Notepad saves Unicode files with a byte order mark. This means that the first bytes of the file will be:
- EF BB BF -- UTF-8
- FF FE -- "Unicode" (actually UTF-16 little-endian, looks like)
- FE FF -- "Unicode big-endian" (looks like UTF-16 big-endian)
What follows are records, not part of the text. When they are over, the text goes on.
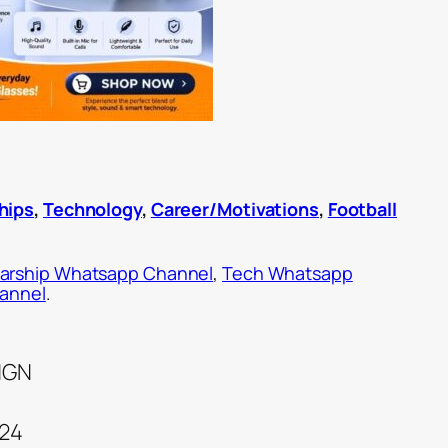
hips
,
Technology
,
Career/Motivations
,
Football
arship Whatsapp Channel
,
Tech Whatsapp
hannel
.
 NGN
024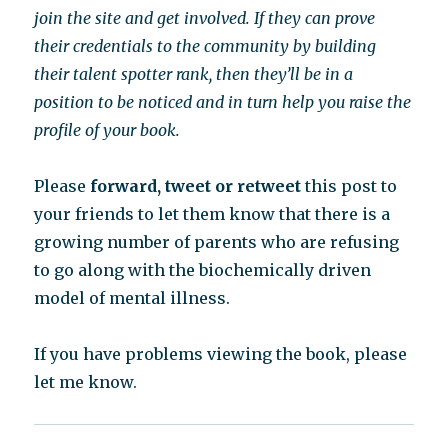
join the site and get involved. If they can prove
their credentials to the community by building
their talent spotter rank, then they’ll be in a
position to be noticed and in turn help you raise the
profile of your book.
Please
forward, tweet or retweet
this post to
your friends to let them know that there is a
growing number of parents who are refusing
to go along with the biochemically driven
model of mental illness.
If you have problems viewing the book, please
let me know.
Other text editors may or may not have the same behavior, but if you know for sure Notepad is being used, this will give you a decent heuristic for auto-selecting the encoding. All these sequences are valid in the ANSI encoding as well, however, so it is possible for this heuristic to make mistakes. It is not possible to guarantee that the correct encoding is used.